## PROMPT
In the records that follow, find each line containing "house" and copy it.
-*-*-
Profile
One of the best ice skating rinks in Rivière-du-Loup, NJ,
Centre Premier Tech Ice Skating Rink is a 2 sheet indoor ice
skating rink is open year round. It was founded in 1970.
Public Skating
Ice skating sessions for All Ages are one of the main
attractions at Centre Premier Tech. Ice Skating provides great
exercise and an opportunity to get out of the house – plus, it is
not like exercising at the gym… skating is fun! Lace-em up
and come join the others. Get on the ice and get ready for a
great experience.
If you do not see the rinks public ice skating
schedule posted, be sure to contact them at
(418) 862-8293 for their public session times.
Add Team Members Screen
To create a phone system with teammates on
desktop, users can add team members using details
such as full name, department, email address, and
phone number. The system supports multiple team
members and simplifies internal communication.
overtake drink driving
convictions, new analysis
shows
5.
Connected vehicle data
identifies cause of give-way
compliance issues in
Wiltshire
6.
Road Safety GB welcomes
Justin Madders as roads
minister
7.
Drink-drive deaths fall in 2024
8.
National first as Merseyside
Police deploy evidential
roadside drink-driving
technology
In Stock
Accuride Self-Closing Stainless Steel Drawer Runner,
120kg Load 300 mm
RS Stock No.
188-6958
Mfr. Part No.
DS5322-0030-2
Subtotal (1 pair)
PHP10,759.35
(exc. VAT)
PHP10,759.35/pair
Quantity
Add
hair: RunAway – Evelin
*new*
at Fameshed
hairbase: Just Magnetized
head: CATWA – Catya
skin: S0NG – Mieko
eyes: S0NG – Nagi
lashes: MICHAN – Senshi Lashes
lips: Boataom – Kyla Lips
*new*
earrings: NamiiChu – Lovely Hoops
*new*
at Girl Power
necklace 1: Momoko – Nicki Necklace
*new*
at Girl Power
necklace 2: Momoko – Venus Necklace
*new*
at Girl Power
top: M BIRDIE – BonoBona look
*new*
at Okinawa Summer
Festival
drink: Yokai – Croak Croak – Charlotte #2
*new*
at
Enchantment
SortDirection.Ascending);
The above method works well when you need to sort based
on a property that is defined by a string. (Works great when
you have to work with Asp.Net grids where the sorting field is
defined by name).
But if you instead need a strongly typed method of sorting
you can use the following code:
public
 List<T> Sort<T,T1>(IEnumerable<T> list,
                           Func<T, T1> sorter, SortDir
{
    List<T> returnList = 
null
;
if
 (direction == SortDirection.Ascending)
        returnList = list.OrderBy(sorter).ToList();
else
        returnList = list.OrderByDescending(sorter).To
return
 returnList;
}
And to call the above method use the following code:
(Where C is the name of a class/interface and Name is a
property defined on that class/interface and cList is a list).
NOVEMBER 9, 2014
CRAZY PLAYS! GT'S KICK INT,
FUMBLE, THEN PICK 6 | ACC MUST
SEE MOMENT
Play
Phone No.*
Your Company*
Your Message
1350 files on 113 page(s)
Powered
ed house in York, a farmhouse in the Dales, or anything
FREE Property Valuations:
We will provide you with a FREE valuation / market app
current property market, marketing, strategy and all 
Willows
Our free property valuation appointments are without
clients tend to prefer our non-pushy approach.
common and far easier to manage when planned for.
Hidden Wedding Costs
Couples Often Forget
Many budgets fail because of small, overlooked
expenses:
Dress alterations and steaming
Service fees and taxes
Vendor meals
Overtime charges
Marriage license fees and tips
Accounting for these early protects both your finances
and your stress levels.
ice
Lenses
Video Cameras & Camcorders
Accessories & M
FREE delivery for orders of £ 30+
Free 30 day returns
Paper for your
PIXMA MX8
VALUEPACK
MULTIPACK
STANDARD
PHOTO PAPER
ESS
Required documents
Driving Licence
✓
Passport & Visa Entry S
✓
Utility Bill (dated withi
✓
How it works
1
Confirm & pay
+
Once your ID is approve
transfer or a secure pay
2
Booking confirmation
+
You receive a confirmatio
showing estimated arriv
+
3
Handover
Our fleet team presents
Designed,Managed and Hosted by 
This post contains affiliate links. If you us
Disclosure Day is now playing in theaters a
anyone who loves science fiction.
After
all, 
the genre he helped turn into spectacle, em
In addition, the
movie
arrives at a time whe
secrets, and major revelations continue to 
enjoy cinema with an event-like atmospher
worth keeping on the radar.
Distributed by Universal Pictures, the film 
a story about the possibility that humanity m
-*-*-
## SOLUTION FOR THIS TASK
exercise and an opportunity to get out of the house – plus, it is
ed house in York, a farmhouse in the Dales, or anything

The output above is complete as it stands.